(The input)
====================

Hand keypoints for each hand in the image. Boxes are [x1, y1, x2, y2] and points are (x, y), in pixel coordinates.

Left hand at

====================

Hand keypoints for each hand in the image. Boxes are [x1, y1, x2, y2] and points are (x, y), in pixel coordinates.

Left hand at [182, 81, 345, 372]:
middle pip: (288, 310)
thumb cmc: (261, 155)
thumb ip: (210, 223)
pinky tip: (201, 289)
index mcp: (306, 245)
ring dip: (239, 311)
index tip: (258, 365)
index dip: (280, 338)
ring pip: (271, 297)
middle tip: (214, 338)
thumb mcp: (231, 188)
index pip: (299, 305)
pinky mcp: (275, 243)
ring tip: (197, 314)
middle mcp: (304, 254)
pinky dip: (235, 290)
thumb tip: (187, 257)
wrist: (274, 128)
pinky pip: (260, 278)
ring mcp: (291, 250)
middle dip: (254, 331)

====================

(The task) Give back exactly the lines above, from the line containing "index dip: (280, 338)" through the line containing "middle dip: (254, 331)", with both end lines and nothing more.

(Reply)
index dip: (280, 338)
ring pip: (271, 297)
middle tip: (214, 338)
thumb mcp: (231, 188)
index pip: (299, 305)
pinky mcp: (275, 243)
ring tip: (197, 314)
middle mcp: (304, 254)
pinky dip: (235, 290)
thumb tip: (187, 257)
wrist: (274, 128)
pinky pip: (260, 278)
ring mcp: (291, 250)
middle dip: (254, 331)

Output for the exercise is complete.